Records provided
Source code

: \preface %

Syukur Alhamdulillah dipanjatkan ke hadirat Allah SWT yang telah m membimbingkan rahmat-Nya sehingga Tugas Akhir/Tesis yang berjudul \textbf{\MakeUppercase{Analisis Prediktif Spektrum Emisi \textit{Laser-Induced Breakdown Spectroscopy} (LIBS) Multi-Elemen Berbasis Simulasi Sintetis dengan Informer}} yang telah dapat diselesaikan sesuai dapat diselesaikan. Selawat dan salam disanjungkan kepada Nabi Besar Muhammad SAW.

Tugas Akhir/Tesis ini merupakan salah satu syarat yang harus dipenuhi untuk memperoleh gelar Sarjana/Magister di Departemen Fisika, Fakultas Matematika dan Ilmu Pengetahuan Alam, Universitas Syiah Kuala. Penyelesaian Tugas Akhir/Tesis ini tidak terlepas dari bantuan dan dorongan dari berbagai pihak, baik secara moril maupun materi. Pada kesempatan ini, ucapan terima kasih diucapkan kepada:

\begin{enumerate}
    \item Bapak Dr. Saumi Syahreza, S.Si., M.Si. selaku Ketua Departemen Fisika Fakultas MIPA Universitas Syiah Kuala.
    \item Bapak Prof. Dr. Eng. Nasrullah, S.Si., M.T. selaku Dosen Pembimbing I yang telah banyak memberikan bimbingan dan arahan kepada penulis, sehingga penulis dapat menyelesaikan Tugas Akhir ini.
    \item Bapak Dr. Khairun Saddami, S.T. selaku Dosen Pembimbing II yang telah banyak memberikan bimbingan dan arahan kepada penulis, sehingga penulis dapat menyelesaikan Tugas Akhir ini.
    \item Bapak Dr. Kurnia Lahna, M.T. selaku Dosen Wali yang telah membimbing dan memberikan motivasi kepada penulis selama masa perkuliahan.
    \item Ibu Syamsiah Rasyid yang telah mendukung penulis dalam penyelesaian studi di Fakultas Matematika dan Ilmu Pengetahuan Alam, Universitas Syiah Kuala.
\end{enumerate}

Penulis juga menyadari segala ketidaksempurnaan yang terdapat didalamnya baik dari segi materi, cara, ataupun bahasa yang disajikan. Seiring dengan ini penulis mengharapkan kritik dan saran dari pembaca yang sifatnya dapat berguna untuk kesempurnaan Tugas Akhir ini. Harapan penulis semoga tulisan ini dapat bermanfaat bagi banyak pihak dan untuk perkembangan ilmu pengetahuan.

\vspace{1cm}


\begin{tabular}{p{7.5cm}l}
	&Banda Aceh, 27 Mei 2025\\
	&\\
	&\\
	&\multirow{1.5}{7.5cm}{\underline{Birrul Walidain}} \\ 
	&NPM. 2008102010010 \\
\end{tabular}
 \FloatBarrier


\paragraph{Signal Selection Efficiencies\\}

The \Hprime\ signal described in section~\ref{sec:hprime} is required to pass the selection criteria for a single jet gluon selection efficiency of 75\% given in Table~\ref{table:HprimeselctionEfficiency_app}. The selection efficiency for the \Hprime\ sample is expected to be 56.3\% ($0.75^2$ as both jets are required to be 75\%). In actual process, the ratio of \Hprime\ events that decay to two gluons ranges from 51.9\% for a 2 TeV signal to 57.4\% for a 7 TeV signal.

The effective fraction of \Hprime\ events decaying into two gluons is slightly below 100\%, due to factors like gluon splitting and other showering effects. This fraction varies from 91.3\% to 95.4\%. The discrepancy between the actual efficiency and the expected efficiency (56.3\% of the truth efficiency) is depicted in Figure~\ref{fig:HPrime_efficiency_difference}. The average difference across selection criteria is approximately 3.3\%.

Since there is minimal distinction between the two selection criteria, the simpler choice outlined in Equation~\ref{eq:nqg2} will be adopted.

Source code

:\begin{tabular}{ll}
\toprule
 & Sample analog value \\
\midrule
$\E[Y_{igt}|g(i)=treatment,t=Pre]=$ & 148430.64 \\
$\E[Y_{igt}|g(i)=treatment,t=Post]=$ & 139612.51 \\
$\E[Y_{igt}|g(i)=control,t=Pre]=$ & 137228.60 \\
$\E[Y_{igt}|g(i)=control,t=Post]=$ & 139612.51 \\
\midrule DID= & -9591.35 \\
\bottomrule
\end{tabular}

Task prompt
What is the number of lines in the listing that contain "treatment"? State it and nothing more.

Result for this task
2